Click here send us an email if you have any questions about our services. We would be delighted to answer your questions in writing.
How We Edit
Most writers make unconscious mistakes when they write, and so most writers benefit from having their manuscript edited by a professional editor. If you entrust your document to Oxford Editing, one of our editors will read your text objectively and carefully, considering it as would a first-time reader. The editor will also scrutinize it for style, grammar, punctuation, word choice, and flow. Through the multi-phase editing process that each document goes through, you can expect us to return a document that is clear, concise, and ready-to-publish.
Some of the standard writing elements that our editors consider are such stylistic devices as making the construction of your sentences parallel, structuring your paragraphs in accordance with established writing standards, eliminating unnecessary uses of the passive voice, and omitting needless words. They also repair any faulty grammatical construction and resolve or point out stumbling blocks that can stop your readers. They make sure that you have defined key terms and used them consistently and throughout the paper. This level of detail improves the coherence of your argumentation. They also ensure that the document is free of typographical and grammatical errors and that it follows your identified style guide.

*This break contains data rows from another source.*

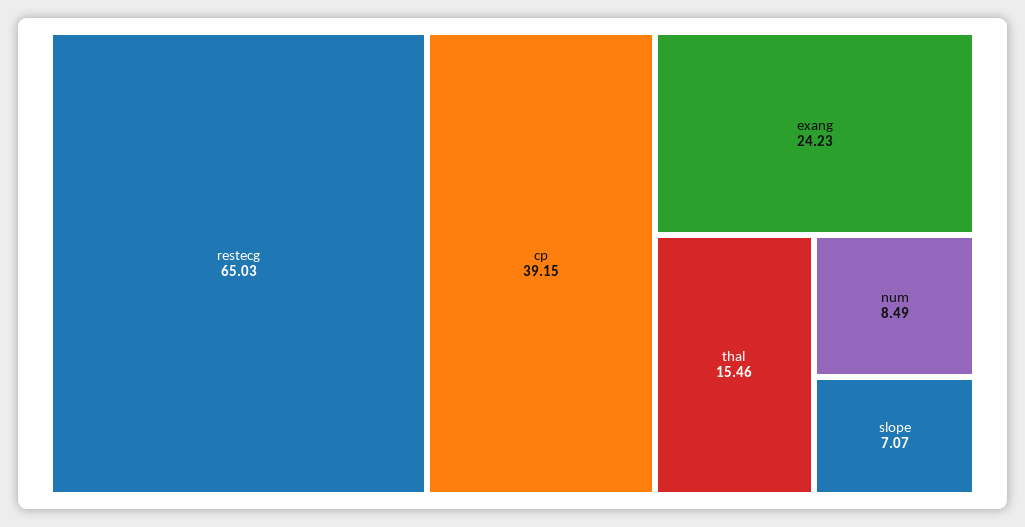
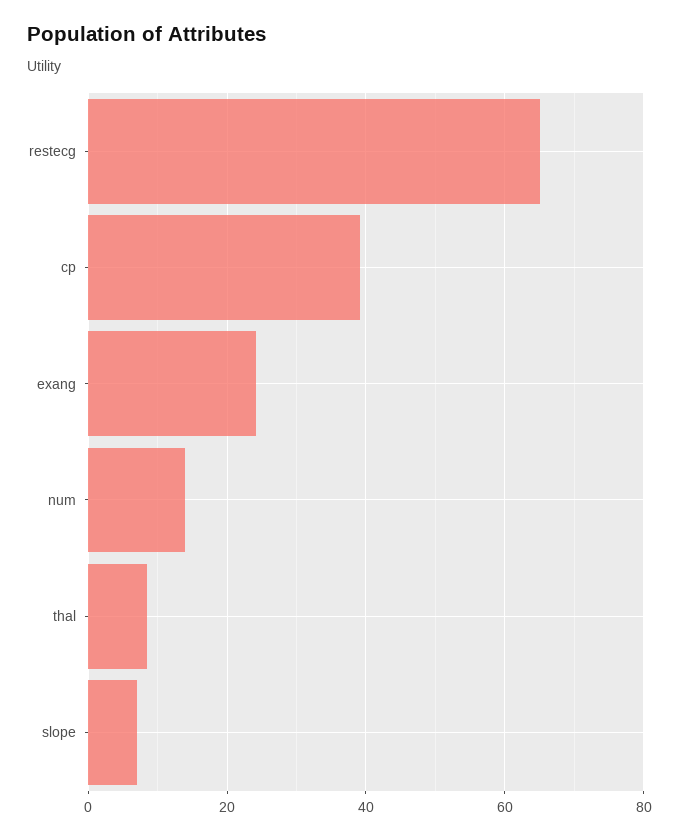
thal: 15.46 -> 8
num: 8.49 -> 14

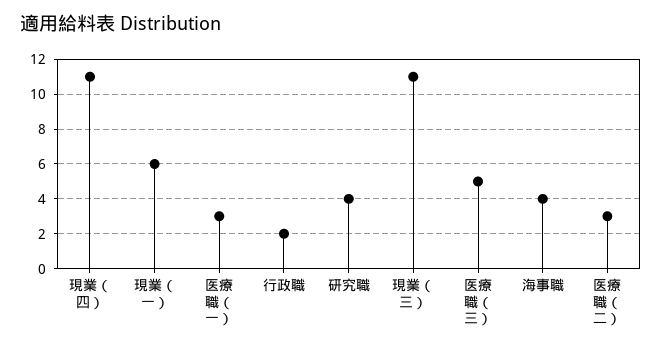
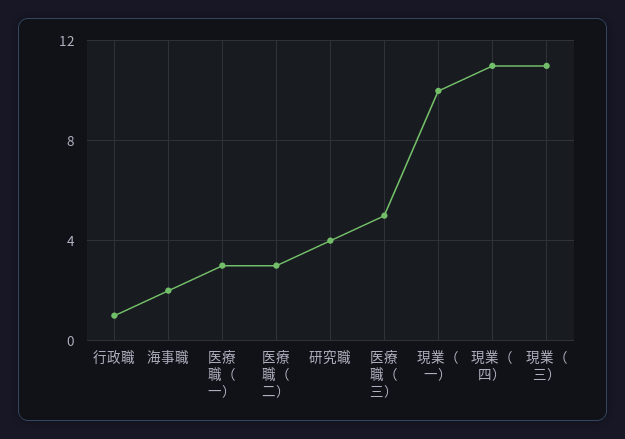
現業（一）: 6 -> 10
行政職: 2 -> 1
海事職: 4 -> 2

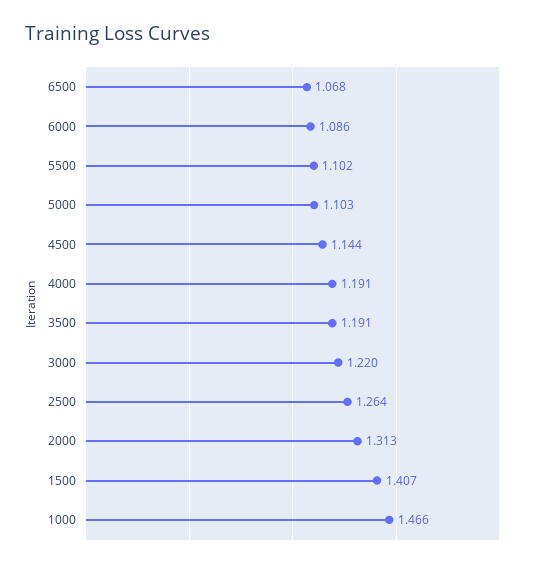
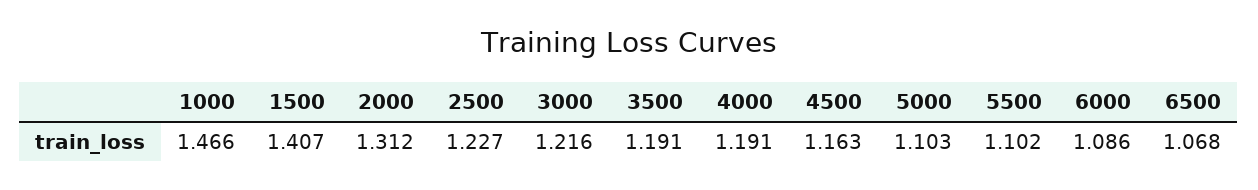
4500: 1.144 -> 1.163
3000: 1.22 -> 1.216
2500: 1.264 -> 1.227
2000: 1.313 -> 1.312

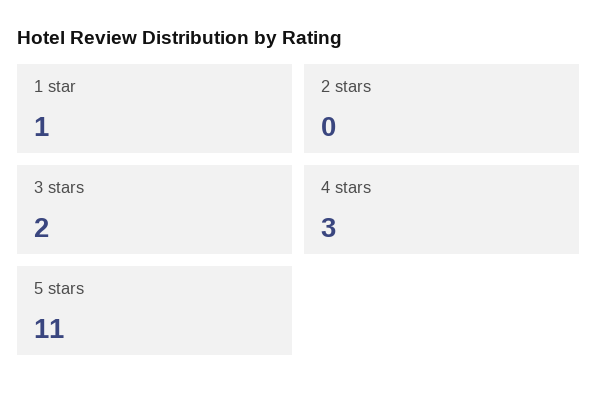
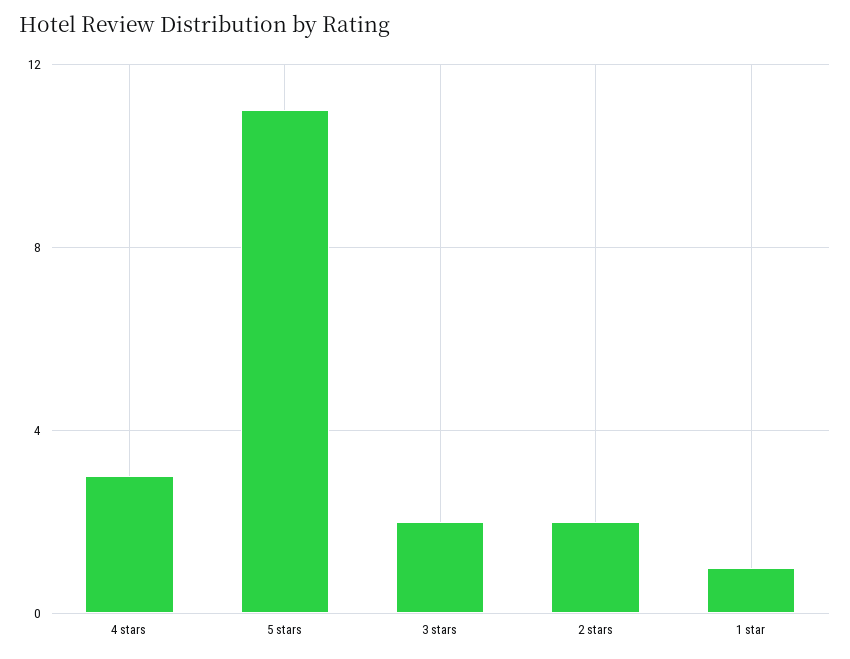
2 stars: 0 -> 2

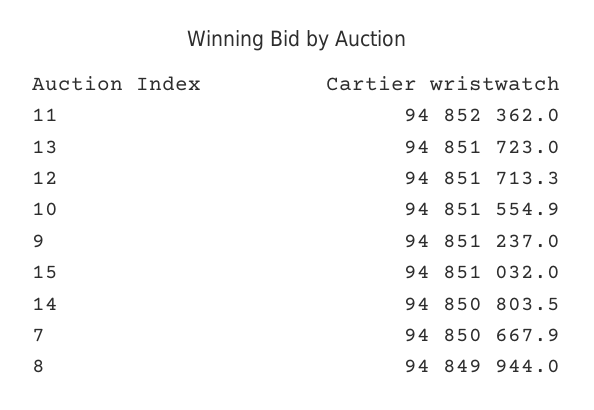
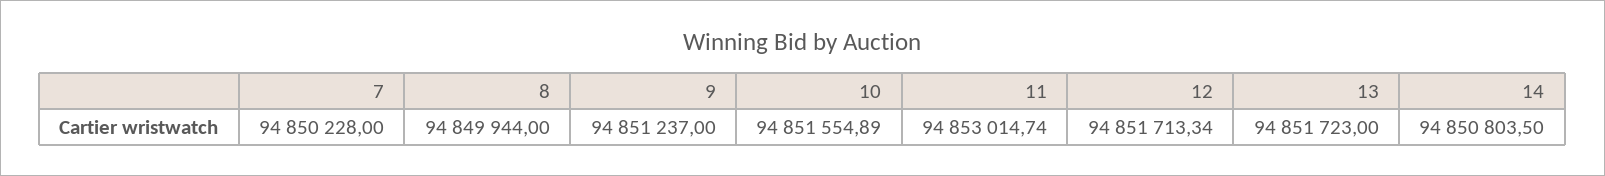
11: 94852362 -> 94853014.74
15: 94851032 -> none
7: 94850667.9 -> 94850228

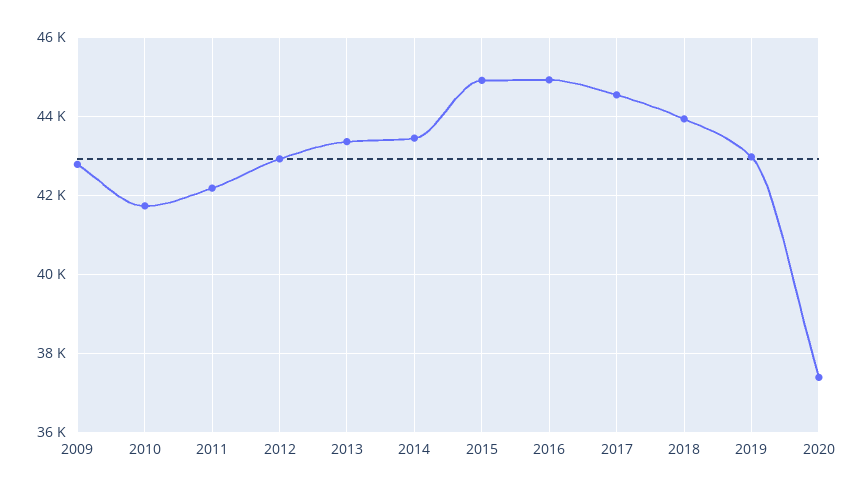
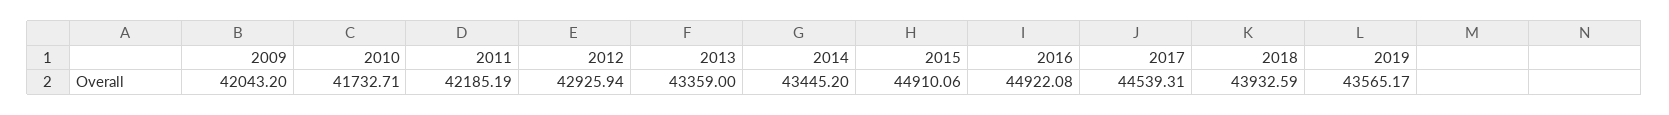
2009: 42800 -> 42043.2
2019: 43000 -> 43565.17
2020: 37400 -> none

Multi-Phase Editing Process
Editing is usually done on multiple levels. On the line edit level, editors correct grammatical and spelling errors. They will also ensure that your document follows your designated publication style guide. If we think that your paper needs a deeper edit, that is, a substantive or structural edit, the editor first makes the requisite substantive or structural changes, which often require significant commenting. The substantive edit can do such things as eliminate any unnecessary repetitions and expand elliptical explanations. Because they are reading on multiple levels, they might later rethink some initial edits and modify them or remove them as their understanding of the text deepens, making the process somewhat circular (which is why we cannot return the edit piecemeal.
Developmental Editing
When the editor edits your manuscript on a developmental level, they check that your paper flows logical and coherent way and that it conforms to academic writing standards. They look first for a strong thesis statement and then consider the overall structure of the paper, including the structure of each paragraph. They can help you write clear topic sentences for each paragraph, ensure that transitional ideas are in place, check that you have defined key terms and used them consistently, and check that all sections connect logically to the thesis (but to do this, they must begin at the beginning so that they can know your thesis). They can also help less experienced authors develop their papers by suggesting ways to reorder sections of the text to improve logical order and flow of the text, reduce repetition, and ensure that standard features of an academic paper are in place.
Whether your paper requires a light edit or a developmental (very heavy) edit, our editors will work to retain your writing style, tone, voice, and meaning.